======== PROVIDED RECORDS

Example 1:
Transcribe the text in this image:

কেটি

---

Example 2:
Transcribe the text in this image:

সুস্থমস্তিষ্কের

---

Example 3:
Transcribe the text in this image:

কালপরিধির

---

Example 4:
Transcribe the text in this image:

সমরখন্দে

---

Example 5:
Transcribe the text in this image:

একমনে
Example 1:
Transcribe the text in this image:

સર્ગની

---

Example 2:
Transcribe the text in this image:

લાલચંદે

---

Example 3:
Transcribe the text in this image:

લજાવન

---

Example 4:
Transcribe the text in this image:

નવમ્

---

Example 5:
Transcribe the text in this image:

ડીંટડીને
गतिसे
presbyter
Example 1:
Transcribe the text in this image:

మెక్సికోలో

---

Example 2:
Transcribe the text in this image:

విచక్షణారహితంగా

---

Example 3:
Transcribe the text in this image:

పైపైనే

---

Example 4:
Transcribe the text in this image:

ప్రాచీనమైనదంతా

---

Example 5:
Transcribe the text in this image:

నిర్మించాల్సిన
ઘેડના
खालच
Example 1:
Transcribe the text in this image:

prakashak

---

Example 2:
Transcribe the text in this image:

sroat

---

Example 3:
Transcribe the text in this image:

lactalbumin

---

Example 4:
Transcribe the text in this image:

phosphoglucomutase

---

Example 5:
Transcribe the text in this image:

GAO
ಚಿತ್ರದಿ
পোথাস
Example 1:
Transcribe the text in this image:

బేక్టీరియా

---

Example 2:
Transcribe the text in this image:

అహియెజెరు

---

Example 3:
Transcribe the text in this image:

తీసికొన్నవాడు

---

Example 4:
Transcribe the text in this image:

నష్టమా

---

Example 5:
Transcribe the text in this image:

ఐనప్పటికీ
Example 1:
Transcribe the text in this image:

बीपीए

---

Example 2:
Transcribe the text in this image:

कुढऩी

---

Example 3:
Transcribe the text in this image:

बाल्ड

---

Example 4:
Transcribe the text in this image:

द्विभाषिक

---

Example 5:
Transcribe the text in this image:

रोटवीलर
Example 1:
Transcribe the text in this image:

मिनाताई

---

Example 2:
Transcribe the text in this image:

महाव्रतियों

================

WHAT YOU WILL DO -
All of the data must be returned exactly.

OUTPUT FOR THIS TASK -
Example 1:
Transcribe the text in this image:

কেটি

---

Example 2:
Transcribe the text in this image:

সুস্থমস্তিষ্কের

---

Example 3:
Transcribe the text in this image:

কালপরিধির

---

Example 4:
Transcribe the text in this image:

সমরখন্দে

---

Example 5:
Transcribe the text in this image:

একমনে
Example 1:
Transcribe the text in this image:

સર્ગની

---

Example 2:
Transcribe the text in this image:

લાલચંદે

---

Example 3:
Transcribe the text in this image:

લજાવન

---

Example 4:
Transcribe the text in this image:

નવમ્

---

Example 5:
Transcribe the text in this image:

ડીંટડીને
गतिसे
presbyter
Example 1:
Transcribe the text in this image:

మెక్సికోలో

---

Example 2:
Transcribe the text in this image:

విచక్షణారహితంగా

---

Example 3:
Transcribe the text in this image:

పైపైనే

---

Example 4:
Transcribe the text in this image:

ప్రాచీనమైనదంతా

---

Example 5:
Transcribe the text in this image:

నిర్మించాల్సిన
ઘેડના
खालच
Example 1:
Transcribe the text in this image:

prakashak

---

Example 2:
Transcribe the text in this image:

sroat

---

Example 3:
Transcribe the text in this image:

lactalbumin

---

Example 4:
Transcribe the text in this image:

phosphoglucomutase

---

Example 5:
Transcribe the text in this image:

GAO
ಚಿತ್ರದಿ
পোথাস
Example 1:
Transcribe the text in this image:

బేక్టీరియా

---

Example 2:
Transcribe the text in this image:

అహియెజెరు

---

Example 3:
Transcribe the text in this image:

తీసికొన్నవాడు

---

Example 4:
Transcribe the text in this image:

నష్టమా

---

Example 5:
Transcribe the text in this image:

ఐనప్పటికీ
Example 1:
Transcribe the text in this image:

बीपीए

---

Example 2:
Transcribe the text in this image:

कुढऩी

---

Example 3:
Transcribe the text in this image:

बाल्ड

---

Example 4:
Transcribe the text in this image:

द्विभाषिक

---

Example 5:
Transcribe the text in this image:

रोटवीलर
Example 1:
Transcribe the text in this image:

मिनाताई

---

Example 2:
Transcribe the text in this image:

महाव्रतियों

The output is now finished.